Sample	Maximum Load (N)	Rate of Increase (%)	Maximum Displacement (mm)
NEAT1	15,816.18	—	2.51
NEAT2	15,506.25	—	2.65
CNT1	16,771.16	6 and 8.10	2.46
CNT2	17,812.36	12.10 and 14.80	2.64

). That is, it was determined that the samples with CNT carried an average of 10.4% more load than the samples with NEAT. All specimens reached the collapse position after approximately 2.5 mm of displacement. Another issue to be considered when comparing the samples with CNT and samples with NEAT is that the displacement amounts were the same under these loads. In other words, samples with CNT carried more load for the same displacement. In addition, the ratio of the maximum load value to the cross-sectional area of the sample (25 mm × 3 mm) and the stress values were also calculated (Figure 6). Damage formations in the samples occurred as shown in Figure 7. The experiment was terminated by observing fiber breakage damage as a result of typical pressure crushing. The initial stiffness values, that is, the angle of the curve with the horizontal, were higher in the CNT.

The buckling load–displacement plots of the specimens are shown in Figure 8 and Figure 9. The relationship for simple–simple is given in Figure 8, and the relationship for the clamped–clamped situation is given in Figure 9. When Figure 8 is examined, it can be seen that the mean buckling load value of CNT1 and CNT2 was 1036 N, while the mean buckling load value of NEAT1 and NEAT2 was 933 N. Maximum buckling load values of CNT1 and CNT2 were 12.8% and 10% higher than NEAT1 and NEAT2, respectively, while CNT2 was 11.8% and 9.1% higher (

Table 6. The buckling load and vertical displacements of simple–simple supported samples.
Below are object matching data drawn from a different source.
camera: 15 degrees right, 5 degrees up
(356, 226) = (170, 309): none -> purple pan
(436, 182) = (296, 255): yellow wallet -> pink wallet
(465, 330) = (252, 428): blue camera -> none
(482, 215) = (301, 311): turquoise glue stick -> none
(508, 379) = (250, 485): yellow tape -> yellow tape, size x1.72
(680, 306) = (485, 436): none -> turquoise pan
Sample	Maximum Load (N)	Rate of Increase (%)	Maximum Displacement (mm)
NEAT1	922.20	—	5.48
NEAT2	945.28	—	6.73
CNT1	1040.44	12.8 and 10	6.30
CNT2	1031.68	11.8 and 9.1	6.35

). In other words, samples with CNT carried a 11% greater buckling load on average than samples with NEAT. All specimens had vertical displacements between 5.48 mm and 6.73 mm due to buckling. This shows that the simple–simple supported CNT specimens achieved similar displacement with a higher buckling load. When Figure 9 is examined, it can be seen that the mean buckling load value of CNT1 and CNT2 was 3817 N as a result of the buckling test, while it was calculated as 3572 N for NEAT1 and NEAT2. The average load-carrying capacity for the clamped–clamped boundary condition was 268% higher in the CNT samples and 282% higher in the NEAT samples compared to the simple–simple condition (

Table 7. The buckling load and vertical displacements of clamped–clamped supported samples.

Sample	Maximum Load (N)	Rate of Increase (%)	Maximum Displacement (mm)
NEAT1	3516.02	—	3.88
NEAT2	3629.42	—	4.11
CNT1	3825.80	8.8 and 5.4	4.02
CNT2	3808.21	8.3 and 4.9	4.13

). Up until the critical buckling threshold, the specimens showed a more rigid behavior as a result of the clamped–clamped boundary conditions.
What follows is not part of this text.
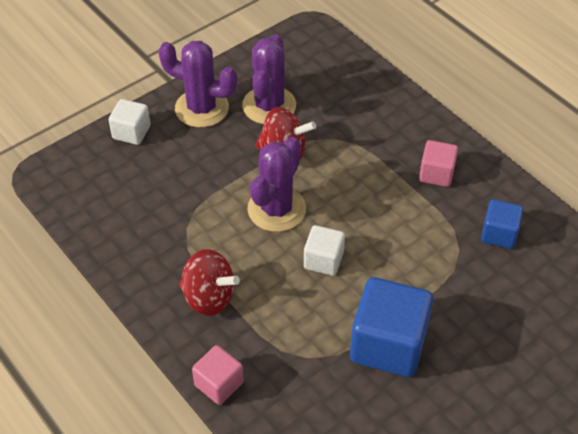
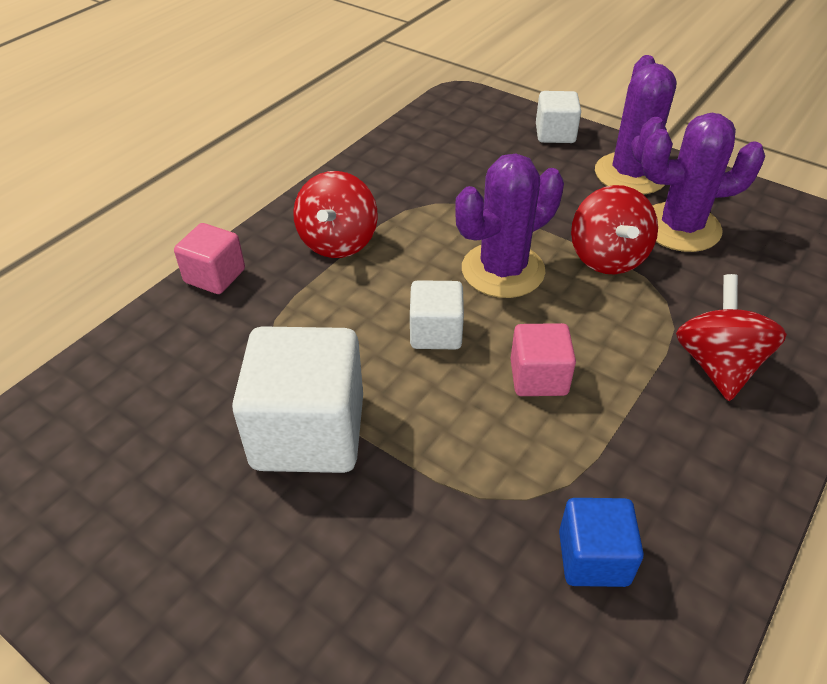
camera: 75 degrees right, 5 degrees down
(276, 209) = (503, 270): purple cactus -> purple cactus turned 45 degrees counterclockwise
(388, 344) = (308, 432): blue cube -> white cube
(390, 137) = (717, 365): none -> red spinning top
(436, 174) = (678, 439): pink cube -> pink cube (538, 377)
Final damage views on the samples are given in Figure 10. The final damage in both support boundary conditions was fiber breakage. However, this situation was observed more clearly in the clamped–clamped boundary condition.

6. Conclusions

In this paper, the impact of CNTs on the buckling analysis of CNTRC beams was analyzed analytically and experimentally. The mechanical behavior of composites was considerably altered by small CNT ratios. Considering the literature, significant improvements were obtained in the case of low CNT ratios.
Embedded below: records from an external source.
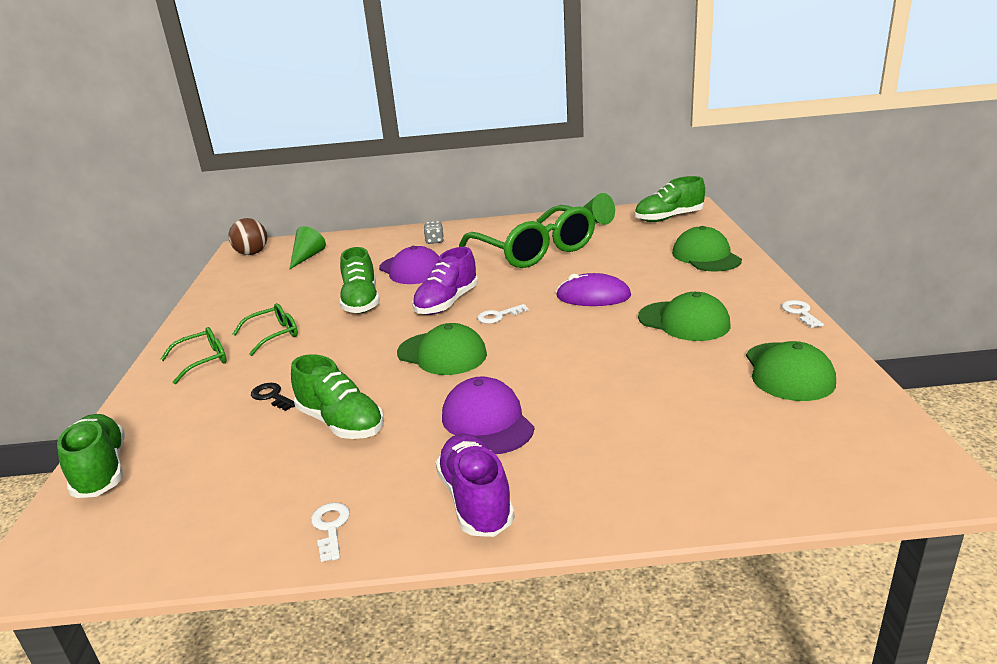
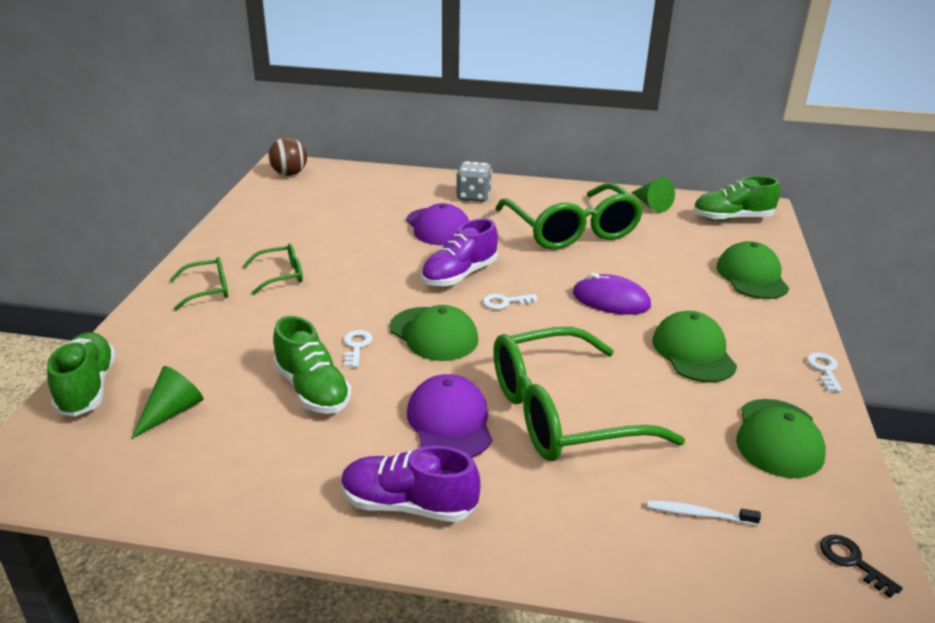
camera: 10 degrees right, 5 degrees up
(271, 396) = (258, 345): black key -> black key (852, 561)
(307, 257) = (341, 189): green cone -> green cone (172, 411)
(330, 527) = (268, 499): white key -> white key (356, 346)
(361, 302) = (376, 255): green shoe -> none
(434, 241) = (473, 196): grey dice -> grey dice, size x1.65
(476, 500) = (408, 505): purple shoe -> purple shoe turned 75 degrees counterclockwise
(588, 393) = (561, 413): none -> green glasses
(684, 321) = (693, 352): green cap -> green cap turned 150 degrees counterclockwise
(749, 446) = (698, 514): none -> white toothbrush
• The experimental outcomes indicated that adding CNT can improve a composite’s mechanical performance by up to 0.3%;
• The developed analytical model and the previously presented experimental results exhibited great agreement;
• The average load-carrying capacity for the clamped–clamped boundary condition was 268% higher in the CNT samples and 282% higher in the NEAT samples compared to the simple–simple condition. Therefore, the supporting conditions of the samples caused the capacity and load–displacement curves of buckling behavior to change;
• The damage modes that occurred after compression and buckling were intense fiber breakage. In other words, in all buckling tests, it was observed that the damage initiated with micro cracks and showed progressive damage in the form of fiber rupture.

This study was limited to CNTRC beams and to the compression and elastic buckling behavior. In further research, many different types of laminates could be employed.